### WORK TO COMPLETE:
Transcribe the data in full and exactly, omitting any pictures.

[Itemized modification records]
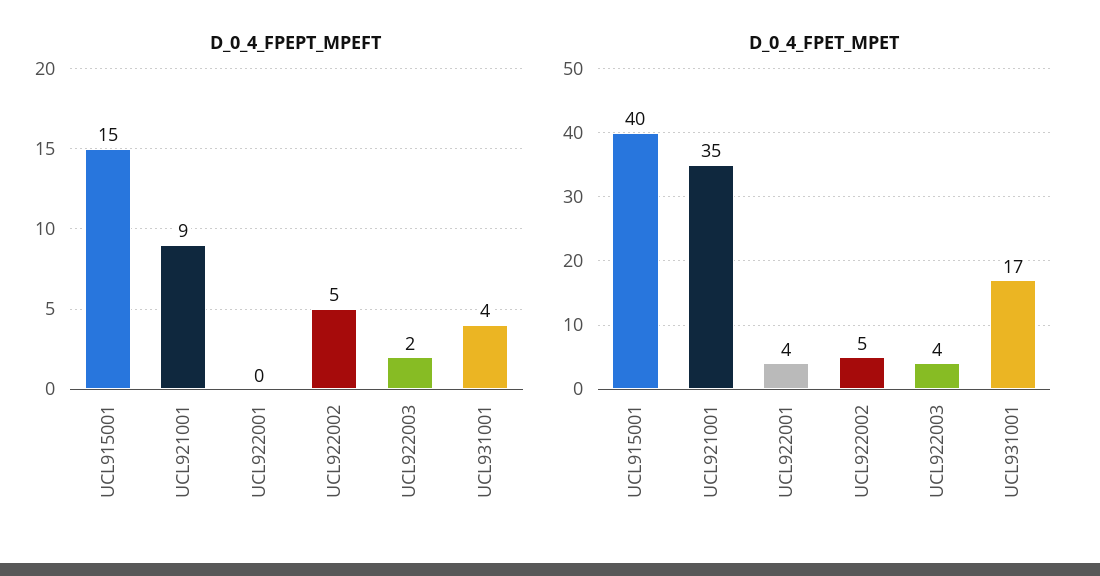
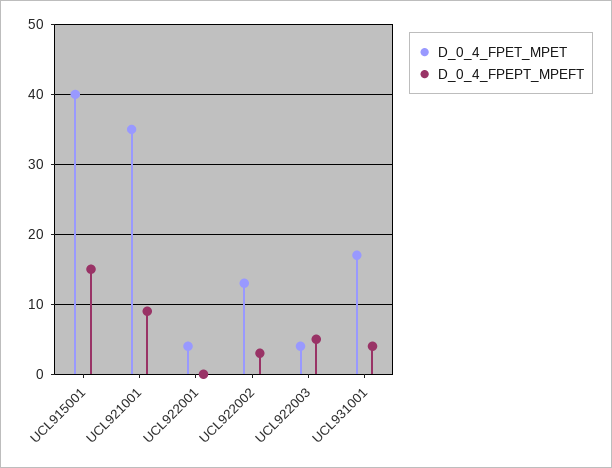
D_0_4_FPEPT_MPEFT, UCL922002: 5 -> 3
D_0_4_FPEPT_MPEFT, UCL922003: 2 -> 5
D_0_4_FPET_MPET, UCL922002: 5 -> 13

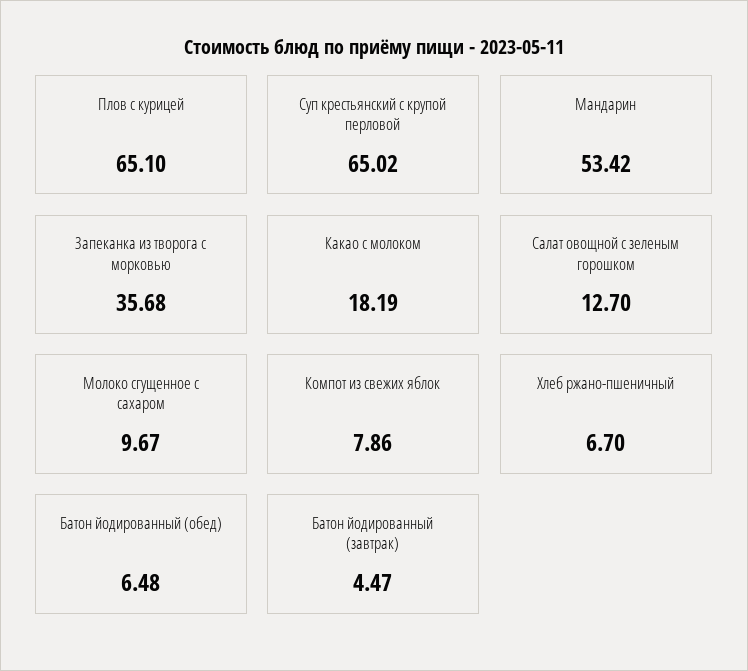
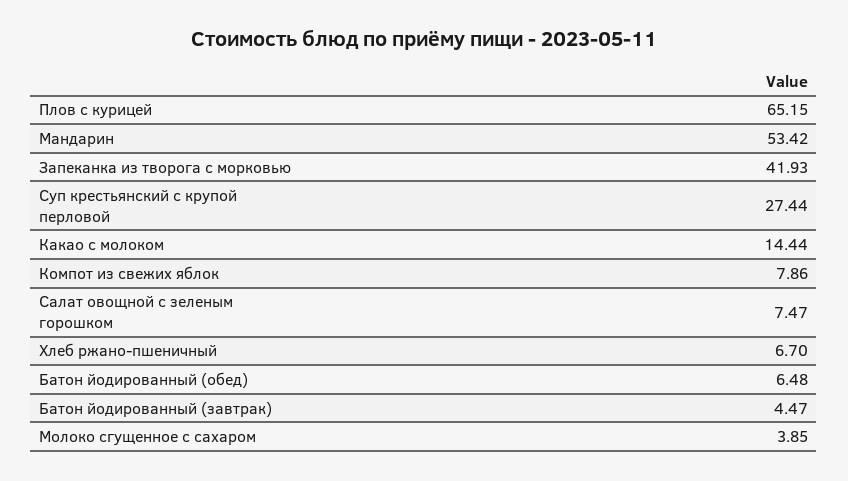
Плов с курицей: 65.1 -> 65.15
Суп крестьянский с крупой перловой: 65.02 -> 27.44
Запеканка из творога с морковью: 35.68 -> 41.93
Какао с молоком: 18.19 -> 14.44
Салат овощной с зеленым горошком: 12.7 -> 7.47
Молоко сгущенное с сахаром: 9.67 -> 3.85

### SOLUTION TO THIS PROBLEM:
D_0_4_FPEPT_MPEFT, UCL922002: 5 -> 3
D_0_4_FPEPT_MPEFT, UCL922003: 2 -> 5
D_0_4_FPET_MPET, UCL922002: 5 -> 13

Плов с курицей: 65.1 -> 65.15
Суп крестьянский с крупой перловой: 65.02 -> 27.44
Запеканка из творога с морковью: 35.68 -> 41.93
Какао с молоком: 18.19 -> 14.44
Салат овощной с зеленым горошком: 12.7 -> 7.47
Молоко сгущенное с сахаром: 9.67 -> 3.85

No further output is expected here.